February 2, 2012 Leave a comment
I chose the issue of divorce. I consider this action be wrong under most circumstances especially since this issue is slightly close to me as people I know are separated, not divorced legally since divorce is illegal here in the Philippines, but it’s about as close as it can get over here. The Catholic Church is against divorce, and marriage states that a married couple should be bound to each other until ‘death do us [them] part’. I’m not normally someone who just follows whatever the Church says, but in this case, I vehemently agree with them.
I actually find divorce annoying, especially when it’s unneeded. The celebrities who marry and divorce and keep repeating the cycle violate the sanctity of marriage, and they’re just really annoying since it seems that they can’t keep their eyes off of other people even when they’re with nice looking people themselves. The most recent example I can remember is the one where the Kris Humphries and Kim Kardashian divorced (I don’t know Kim but I know Kris from the New Jersey, soon to be Brooklyn, Nets so that’s why I know of this issue) after only 72 days and I find that head-scratchingly stupid. Why marry if it’s just for that?

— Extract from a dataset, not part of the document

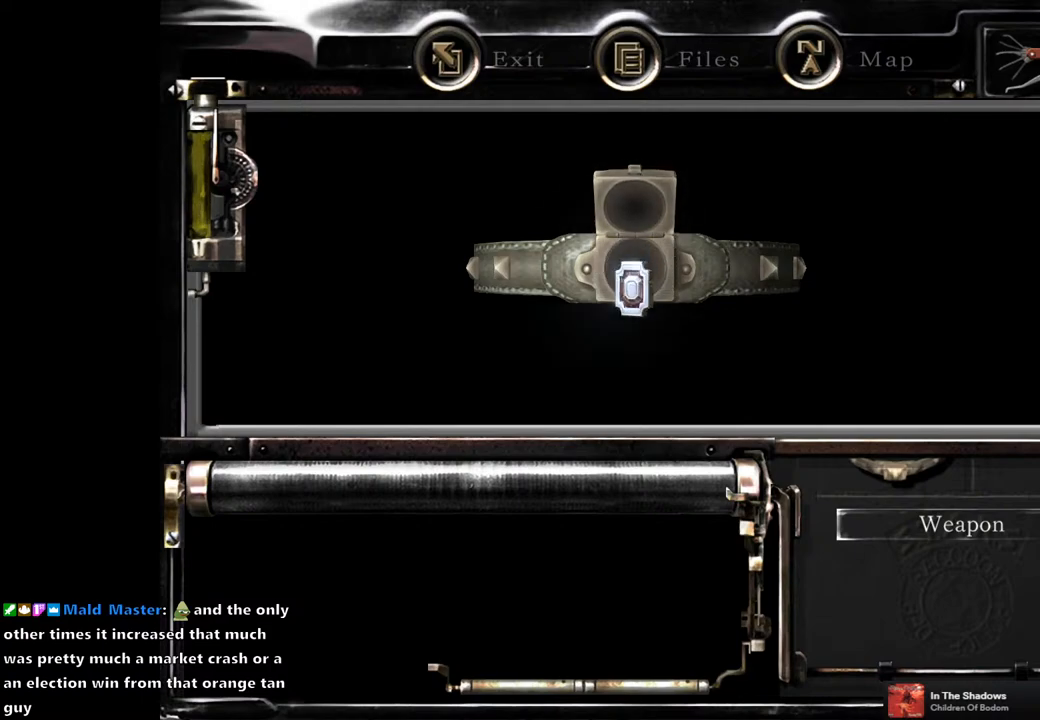
{"buttons": [], "left_stick": "center", "right_stick": "center", "events": []}
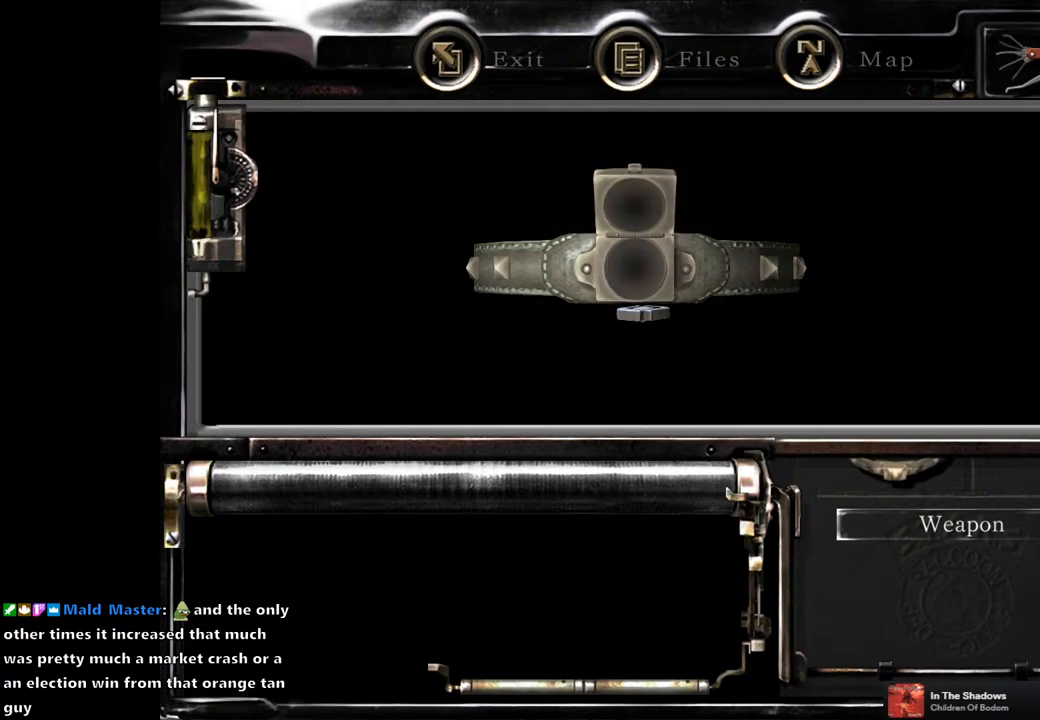
{"buttons": ["CROSS"], "left_stick": "center", "right_stick": "center", "events": [[417, "CROSS", "down"]]}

I also have relatives who have separated from their spouses, 2 or more, I think. My parents taught me when I was small that marriage should last forever and that divorce is bad, and when I learned that two old people I knew (not withholding any info because the wrong person might see) were separated or would separate, I immediately lost a lot of respect for them. I know that there are always circumstances, but I know for a fact that those people I knew were not wife-beaters or anything so I’m sure the marriage would be somewhat salvageable. Unfortunately that was not the case. Given my personal experiences and feelings on divorce, I am definitely against it, but I can see situations where it would actually not be sinful.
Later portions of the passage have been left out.